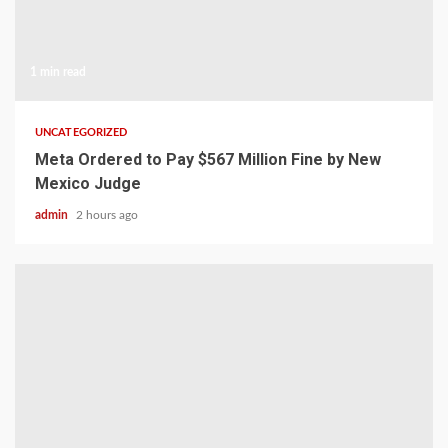
1 min read
UNCATEGORIZED
Meta Ordered to Pay $567 Million Fine by New
Mexico Judge
admin
2 hours ago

++++++

__ACTIVITY__: Copy the text from the material above word for word, line by line. Leave out the pictures.

__EXERCISE SOLUTION__:
1 min read
UNCATEGORIZED
Meta Ordered to Pay $567 Million Fine by New
Mexico Judge
admin
2 hours ago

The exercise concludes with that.